YOUR OBJECTIVE >> In the material, update the lines beginning at the one that contains "genus: Fulica" and ending after the one that contains "scientific name: Carex limosa" by changing every "common name" to "vernacular name" while keeping everything else the same. Return only those lines.
-- START PROVIDED ENTRIES --
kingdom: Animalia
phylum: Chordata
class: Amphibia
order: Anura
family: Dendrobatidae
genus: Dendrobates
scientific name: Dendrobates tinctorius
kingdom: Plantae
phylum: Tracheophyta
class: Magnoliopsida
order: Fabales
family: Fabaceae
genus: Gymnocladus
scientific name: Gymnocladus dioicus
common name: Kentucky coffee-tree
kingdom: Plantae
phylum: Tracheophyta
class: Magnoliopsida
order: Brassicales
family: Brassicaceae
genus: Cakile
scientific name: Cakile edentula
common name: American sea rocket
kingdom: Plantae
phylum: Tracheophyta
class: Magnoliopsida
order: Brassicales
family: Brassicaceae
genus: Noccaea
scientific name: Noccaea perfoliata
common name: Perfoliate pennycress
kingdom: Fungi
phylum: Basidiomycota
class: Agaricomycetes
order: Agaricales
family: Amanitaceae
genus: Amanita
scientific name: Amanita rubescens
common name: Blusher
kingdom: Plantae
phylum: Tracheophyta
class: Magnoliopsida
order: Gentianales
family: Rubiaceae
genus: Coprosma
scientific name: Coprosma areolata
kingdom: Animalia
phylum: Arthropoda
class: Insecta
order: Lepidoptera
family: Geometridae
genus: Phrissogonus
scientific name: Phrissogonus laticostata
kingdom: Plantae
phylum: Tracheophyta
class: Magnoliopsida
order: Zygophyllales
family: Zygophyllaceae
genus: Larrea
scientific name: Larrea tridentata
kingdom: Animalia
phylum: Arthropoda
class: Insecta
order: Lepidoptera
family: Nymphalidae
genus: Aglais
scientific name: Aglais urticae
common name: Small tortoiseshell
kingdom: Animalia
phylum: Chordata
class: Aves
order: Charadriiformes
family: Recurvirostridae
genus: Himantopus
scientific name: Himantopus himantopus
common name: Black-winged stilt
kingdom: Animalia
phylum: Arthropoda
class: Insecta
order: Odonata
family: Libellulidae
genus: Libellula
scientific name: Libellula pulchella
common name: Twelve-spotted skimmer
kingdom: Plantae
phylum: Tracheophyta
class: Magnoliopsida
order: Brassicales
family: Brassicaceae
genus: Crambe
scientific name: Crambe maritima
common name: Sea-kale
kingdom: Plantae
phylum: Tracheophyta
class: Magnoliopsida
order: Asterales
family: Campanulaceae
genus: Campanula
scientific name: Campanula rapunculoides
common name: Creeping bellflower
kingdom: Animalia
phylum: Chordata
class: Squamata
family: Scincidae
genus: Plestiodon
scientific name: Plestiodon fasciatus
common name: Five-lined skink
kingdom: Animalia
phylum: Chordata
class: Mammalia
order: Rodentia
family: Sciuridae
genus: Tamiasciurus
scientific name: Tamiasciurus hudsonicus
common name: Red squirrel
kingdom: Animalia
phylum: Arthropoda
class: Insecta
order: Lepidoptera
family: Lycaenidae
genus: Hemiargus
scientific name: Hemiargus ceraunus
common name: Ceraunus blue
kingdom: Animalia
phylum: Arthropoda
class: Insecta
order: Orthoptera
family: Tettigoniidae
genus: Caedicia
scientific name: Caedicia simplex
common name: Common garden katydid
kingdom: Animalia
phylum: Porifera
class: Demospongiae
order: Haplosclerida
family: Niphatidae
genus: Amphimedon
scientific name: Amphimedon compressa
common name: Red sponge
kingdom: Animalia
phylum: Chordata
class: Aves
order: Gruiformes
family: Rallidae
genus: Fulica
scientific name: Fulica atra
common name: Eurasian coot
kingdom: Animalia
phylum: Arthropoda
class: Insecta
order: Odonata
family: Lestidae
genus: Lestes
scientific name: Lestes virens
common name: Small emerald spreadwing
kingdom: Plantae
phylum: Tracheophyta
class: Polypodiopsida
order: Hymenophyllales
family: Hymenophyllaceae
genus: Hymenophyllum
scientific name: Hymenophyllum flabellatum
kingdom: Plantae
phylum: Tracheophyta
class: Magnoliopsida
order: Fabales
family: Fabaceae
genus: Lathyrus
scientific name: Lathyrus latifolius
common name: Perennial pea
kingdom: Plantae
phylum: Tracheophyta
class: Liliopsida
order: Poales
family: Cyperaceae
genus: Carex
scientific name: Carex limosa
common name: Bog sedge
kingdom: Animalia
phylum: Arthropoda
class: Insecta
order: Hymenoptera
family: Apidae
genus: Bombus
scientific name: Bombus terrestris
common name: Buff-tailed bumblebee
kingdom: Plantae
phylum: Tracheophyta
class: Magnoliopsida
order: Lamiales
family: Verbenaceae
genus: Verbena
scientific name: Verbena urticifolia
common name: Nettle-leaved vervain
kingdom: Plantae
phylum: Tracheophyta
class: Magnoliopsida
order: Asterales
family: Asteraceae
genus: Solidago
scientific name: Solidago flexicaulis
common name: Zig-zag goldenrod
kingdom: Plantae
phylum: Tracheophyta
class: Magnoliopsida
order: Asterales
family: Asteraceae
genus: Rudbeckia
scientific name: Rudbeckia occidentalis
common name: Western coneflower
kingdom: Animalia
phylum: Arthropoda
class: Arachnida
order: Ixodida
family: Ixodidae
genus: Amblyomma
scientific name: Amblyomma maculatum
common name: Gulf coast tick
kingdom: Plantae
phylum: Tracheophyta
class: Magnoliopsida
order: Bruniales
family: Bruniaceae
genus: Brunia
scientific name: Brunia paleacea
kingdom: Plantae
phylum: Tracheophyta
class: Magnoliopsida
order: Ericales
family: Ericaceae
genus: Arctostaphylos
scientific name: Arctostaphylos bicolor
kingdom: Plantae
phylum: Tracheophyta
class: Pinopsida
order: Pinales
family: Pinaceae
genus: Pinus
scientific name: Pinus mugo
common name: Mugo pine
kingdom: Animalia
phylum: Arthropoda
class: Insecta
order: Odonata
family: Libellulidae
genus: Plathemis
-- END PROVIDED ENTRIES --
FINAL ANSWER >>
genus: Fulica
scientific name: Fulica atra
vernacular name: Eurasian coot
kingdom: Animalia
phylum: Arthropoda
class: Insecta
order: Odonata
family: Lestidae
genus: Lestes
scientific name: Lestes virens
vernacular name: Small emerald spreadwing
kingdom: Plantae
phylum: Tracheophyta
class: Polypodiopsida
order: Hymenophyllales
family: Hymenophyllaceae
genus: Hymenophyllum
scientific name: Hymenophyllum flabellatum
kingdom: Plantae
phylum: Tracheophyta
class: Magnoliopsida
order: Fabales
family: Fabaceae
genus: Lathyrus
scientific name: Lathyrus latifolius
vernacular name: Perennial pea
kingdom: Plantae
phylum: Tracheophyta
class: Liliopsida
order: Poales
family: Cyperaceae
genus: Carex
scientific name: Carex limosa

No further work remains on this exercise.